Views of the valley from Fagajesto.
Views of the valley from Fagajesto.José Luis M. Vadillo

A space traveller received a beautiful lesson that for decades has adorned diaries, folders, and now Instagram profiles: "what is essential is invisible to the eye." That extraterrestrial (Saint-Exupéry's, not Spielberg's) comes to mind when travelling to Gran Canaria at this time and observing the minor sin committed by thousands of tourists on the island: focusing on the coastal attractions, be it Maspalomas or the capital, and not taking advantage of the unique, unusual, even historical explosion of green and flowery tones with which the interior has dressed itself with the persistent rains of this winter. Storm after storm has covered the ravines like Guayadeque, very close to the airport, and also old volcanoes and tired peaks.

One must seize the surprising fervour of nature that has transformed the interior of Gran Canaria into scenes reminiscent of the Cantabrian Mountains and dare to take the car, choose a good playlist (from Sabandeños to Quevedo, each to their own) and drive to climb and descend ravines. The reward, the views, in plural.

It's not about making a ranking of places to visit, but about driving with more eagerness to discover than planning. From Las Palmas, not far away is the Bandama Caldera, a retired volcanic cone now covered with vegetation among which paths descend to the base, where until a few years ago there was a small building occupied by a goatherd.

The road and common sense will lead to the Cruz de Tejeda, a pass from where a good part of the island's interior can be observed, such as the summit of Pozo de las Nieves, which reaches almost 2,000 meters. Here is the Parador Nacional, where guests swim in the outdoor heated pool overlooking immense ravines, Roque Nublo, and Roque Bentayga; visitors enjoy the views from the terrace, and hikers start their route to Tejeda, recognized as one of the Pueblos más bonitos de España, with low whitewashed houses, always facing the valley's vertigo, with impossible orchards on some terraces, Canarian pines, and almond trees.

If these two towns have more tourists than our spirit craving for calm needs, a good option is to move a few kilometers away and stop in Artenara. There, leaning out from the viewpoint to accompany Mr. Miguel de Unamuno in contemplating the horizon. A sculpture of the writer looking at Roque Bentayga, by the local artist Manolo González, recalls his excursion around the island in the early 1910s. Perhaps, in this early spring, the thinker would see landscape similarities with his native Vizcaya.

************

Problems to work on —
(a) Judge whether each statement agrees with the travel piece on Gran Canaria's interior, answering yes or no and quoting the words that decide it: (i) The summit of Pozo de las Nieves reaches almost 2,000 meters. (ii) A goatherd still occupies a small building at the base of the Bandama Caldera. (iii) The sculpture of Unamuno in Artenara is the work of a local artist.
(b) Write the next paragraph of the travel piece on Gran Canaria's interior, picking up after its final sentence.

(Saved data entries)
************

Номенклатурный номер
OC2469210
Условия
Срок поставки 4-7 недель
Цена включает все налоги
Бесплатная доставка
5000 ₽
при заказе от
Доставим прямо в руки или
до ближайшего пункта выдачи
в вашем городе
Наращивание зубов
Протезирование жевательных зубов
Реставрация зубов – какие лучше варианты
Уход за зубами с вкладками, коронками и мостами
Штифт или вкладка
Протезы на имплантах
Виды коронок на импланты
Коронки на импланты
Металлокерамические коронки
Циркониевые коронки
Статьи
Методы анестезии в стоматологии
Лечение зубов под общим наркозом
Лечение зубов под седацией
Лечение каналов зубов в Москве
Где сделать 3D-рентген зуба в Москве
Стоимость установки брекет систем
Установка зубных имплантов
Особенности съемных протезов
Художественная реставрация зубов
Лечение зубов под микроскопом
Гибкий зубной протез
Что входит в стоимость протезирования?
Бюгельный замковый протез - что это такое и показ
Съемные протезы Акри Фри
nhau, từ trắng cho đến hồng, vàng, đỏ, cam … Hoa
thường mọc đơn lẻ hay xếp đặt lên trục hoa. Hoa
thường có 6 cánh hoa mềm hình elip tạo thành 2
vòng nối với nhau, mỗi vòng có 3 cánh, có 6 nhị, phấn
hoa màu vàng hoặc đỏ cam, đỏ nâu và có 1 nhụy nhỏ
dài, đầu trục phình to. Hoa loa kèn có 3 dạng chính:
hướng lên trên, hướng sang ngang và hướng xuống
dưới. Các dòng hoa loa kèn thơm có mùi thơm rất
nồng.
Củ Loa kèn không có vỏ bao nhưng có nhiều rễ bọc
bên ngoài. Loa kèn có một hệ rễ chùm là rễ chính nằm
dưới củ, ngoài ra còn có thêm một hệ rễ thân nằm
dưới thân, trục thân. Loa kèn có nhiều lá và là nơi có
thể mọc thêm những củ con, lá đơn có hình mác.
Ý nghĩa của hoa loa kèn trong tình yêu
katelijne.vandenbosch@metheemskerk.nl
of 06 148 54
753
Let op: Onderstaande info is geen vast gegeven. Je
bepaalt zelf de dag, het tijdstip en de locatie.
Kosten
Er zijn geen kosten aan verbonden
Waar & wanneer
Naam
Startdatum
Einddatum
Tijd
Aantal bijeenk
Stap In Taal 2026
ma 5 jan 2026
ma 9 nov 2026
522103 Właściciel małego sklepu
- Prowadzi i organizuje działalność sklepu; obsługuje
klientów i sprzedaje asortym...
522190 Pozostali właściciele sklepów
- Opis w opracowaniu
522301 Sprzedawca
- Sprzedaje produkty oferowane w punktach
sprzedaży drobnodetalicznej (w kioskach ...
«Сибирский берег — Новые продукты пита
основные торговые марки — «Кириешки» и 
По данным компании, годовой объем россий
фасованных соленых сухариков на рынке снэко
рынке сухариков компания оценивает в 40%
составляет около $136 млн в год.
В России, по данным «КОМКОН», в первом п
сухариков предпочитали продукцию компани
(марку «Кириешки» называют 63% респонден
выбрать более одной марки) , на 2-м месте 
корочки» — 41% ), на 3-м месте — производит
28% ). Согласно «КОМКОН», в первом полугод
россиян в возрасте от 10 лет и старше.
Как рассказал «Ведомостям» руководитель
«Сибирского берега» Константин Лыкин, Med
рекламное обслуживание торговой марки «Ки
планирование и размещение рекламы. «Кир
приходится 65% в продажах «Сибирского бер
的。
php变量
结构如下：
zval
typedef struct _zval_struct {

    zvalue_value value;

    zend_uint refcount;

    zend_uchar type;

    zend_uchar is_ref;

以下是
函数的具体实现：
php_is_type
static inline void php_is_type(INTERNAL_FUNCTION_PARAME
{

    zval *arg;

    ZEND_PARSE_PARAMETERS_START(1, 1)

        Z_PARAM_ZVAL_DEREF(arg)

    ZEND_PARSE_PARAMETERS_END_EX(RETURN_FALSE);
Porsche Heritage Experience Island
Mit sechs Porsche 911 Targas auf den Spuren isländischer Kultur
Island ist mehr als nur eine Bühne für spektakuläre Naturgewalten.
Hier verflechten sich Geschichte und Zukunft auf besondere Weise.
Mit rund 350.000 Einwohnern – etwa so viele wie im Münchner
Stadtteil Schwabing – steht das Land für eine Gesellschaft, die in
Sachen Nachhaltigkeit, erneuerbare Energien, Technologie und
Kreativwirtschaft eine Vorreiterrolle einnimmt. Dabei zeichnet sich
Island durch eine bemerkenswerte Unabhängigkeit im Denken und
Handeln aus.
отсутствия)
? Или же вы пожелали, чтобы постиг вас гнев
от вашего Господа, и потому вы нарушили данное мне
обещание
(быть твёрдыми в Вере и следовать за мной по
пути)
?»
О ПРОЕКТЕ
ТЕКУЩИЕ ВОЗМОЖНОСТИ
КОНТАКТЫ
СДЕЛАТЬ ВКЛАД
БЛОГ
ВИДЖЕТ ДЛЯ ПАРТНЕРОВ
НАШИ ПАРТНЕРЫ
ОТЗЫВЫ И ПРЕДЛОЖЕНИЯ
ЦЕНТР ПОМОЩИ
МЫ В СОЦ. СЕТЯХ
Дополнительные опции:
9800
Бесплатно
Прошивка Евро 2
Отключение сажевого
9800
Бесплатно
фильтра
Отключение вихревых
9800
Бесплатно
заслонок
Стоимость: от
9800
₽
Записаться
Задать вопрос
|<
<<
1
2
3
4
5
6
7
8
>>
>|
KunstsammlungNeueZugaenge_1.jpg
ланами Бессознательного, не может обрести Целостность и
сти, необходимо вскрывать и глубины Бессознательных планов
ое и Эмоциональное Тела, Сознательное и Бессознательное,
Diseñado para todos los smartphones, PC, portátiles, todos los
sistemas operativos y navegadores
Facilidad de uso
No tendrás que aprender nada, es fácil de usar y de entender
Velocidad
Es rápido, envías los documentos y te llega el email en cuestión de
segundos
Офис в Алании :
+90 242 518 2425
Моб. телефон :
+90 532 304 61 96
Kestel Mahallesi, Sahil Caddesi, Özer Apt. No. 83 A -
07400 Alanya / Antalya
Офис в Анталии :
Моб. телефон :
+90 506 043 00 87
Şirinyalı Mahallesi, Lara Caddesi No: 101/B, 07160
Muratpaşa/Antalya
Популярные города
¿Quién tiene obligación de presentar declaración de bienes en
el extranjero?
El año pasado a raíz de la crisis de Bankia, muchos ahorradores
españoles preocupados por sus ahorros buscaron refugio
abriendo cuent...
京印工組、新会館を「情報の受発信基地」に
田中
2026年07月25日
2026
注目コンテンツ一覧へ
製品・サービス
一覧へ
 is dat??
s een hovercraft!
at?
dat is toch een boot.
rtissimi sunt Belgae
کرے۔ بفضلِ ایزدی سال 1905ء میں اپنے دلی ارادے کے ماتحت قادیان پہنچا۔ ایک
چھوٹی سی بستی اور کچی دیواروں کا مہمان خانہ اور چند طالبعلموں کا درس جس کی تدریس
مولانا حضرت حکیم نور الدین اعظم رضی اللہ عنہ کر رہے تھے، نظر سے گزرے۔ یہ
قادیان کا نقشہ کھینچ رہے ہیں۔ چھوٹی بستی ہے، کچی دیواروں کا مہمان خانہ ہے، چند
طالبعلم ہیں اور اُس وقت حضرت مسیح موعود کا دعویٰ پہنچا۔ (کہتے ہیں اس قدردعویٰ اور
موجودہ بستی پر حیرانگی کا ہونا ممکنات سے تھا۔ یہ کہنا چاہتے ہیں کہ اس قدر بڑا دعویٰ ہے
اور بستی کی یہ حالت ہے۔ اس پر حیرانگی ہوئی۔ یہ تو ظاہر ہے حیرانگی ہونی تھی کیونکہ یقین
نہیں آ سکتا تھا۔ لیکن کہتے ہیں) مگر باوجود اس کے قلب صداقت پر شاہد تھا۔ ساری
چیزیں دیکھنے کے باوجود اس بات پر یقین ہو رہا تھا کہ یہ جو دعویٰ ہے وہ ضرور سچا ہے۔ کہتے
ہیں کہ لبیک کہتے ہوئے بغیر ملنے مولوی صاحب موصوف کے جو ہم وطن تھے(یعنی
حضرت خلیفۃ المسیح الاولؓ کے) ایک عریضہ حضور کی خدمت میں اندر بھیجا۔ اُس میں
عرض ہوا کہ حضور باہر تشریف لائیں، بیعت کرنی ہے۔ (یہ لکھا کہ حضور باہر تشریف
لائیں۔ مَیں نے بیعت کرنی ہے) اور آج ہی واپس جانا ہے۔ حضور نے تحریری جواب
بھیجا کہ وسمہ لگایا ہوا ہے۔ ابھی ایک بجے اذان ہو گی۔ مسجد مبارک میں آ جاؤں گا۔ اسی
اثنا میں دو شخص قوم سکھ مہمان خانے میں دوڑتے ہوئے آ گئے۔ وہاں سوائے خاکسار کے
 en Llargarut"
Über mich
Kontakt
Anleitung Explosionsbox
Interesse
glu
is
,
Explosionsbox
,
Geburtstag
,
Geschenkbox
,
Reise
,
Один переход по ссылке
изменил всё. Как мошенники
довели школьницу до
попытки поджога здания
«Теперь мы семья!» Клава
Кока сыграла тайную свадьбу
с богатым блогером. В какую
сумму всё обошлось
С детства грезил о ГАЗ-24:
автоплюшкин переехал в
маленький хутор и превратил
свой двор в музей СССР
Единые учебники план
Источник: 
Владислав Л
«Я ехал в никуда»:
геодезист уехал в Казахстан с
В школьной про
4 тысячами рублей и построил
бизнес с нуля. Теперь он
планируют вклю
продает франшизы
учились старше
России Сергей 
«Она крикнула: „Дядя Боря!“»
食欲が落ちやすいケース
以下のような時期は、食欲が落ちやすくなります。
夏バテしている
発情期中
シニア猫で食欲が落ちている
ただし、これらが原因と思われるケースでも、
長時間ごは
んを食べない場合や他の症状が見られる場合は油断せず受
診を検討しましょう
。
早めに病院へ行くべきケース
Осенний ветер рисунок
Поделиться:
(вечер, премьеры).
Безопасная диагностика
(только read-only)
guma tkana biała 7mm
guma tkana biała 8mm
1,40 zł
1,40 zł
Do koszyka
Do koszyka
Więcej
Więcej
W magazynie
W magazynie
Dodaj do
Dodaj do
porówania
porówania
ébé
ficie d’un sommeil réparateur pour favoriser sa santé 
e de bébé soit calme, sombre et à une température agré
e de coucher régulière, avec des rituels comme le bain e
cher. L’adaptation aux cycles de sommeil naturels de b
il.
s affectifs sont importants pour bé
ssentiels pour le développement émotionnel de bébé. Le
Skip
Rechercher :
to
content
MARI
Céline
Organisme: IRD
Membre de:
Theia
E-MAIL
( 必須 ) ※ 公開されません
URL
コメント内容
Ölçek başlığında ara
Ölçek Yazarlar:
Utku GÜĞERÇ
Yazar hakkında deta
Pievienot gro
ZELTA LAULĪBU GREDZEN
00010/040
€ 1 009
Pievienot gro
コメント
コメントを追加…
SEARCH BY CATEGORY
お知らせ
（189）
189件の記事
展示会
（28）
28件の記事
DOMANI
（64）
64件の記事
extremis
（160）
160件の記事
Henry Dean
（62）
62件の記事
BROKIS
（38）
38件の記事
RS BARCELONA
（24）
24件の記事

************

Replies —
(a)
(i) Yes: "the summit of Pozo de las Nieves, which reaches almost 2,000 meters"
(ii) No: "until a few years ago there was a small building occupied by a goatherd"
(iii) Yes: "by the local artist Manolo González"

(b)
The time will come to stop for a meal, to discover flavors, which is essentially the same. Even at the table, one must remain curious. The restaurant-shop Antonio Pinocha (Fagajesto) is one of the unavoidable eateries in the interior. Cornmeal, avocados, and sweets are sold on shelves; through the window, the pine trees descending towards the valley can be seen, and next to the sidewalk, the metallic clicks of Harley Davidson motorcycles ridden by bikers taking a break can be heard. Both locals and foreigners immerse themselves in Gran Canaria's gastronomy, from gofio to goat, cheese to chickpea stew, fried lamb, all accompanied by aniseed bread.

With a full stomach, everything rolls downhill. One must make the most of the day to take a stroll through what could be considered the tourist capital of the interior, Teror, with its colonial air, facades painted in shades of indigo, egg yolk... adorned with exposed stone and elaborately crafted wooden balconies... At times, it's not easy to tell if one is in the Canary Islands or in some city of colonial America. Even a corner holds a statue of Simón Bolívar. The town's landmark is the slender church of Nuestra Señora del Pino, a pilgrimage center, with an impressive Norfolk Island pine at its feet. And around, on weekends, artisan products, honey, cheese can be bought...

For those who miss the beach, from the interior, head to Fataga, a small and picturesque village known for its whitewashed houses, gathered tightly together in an environment of ravines, palm groves, and prickly pears. The road southward resembles the landscapes of Hollywood road movies. And for a sunset view, a stop at the circular platform of Degollada de las Yeguas, from where one can contemplate lava flows from over 11 million years ago now speckled with vegetation. To the south, the dunes of Maspalomas. But that's another story.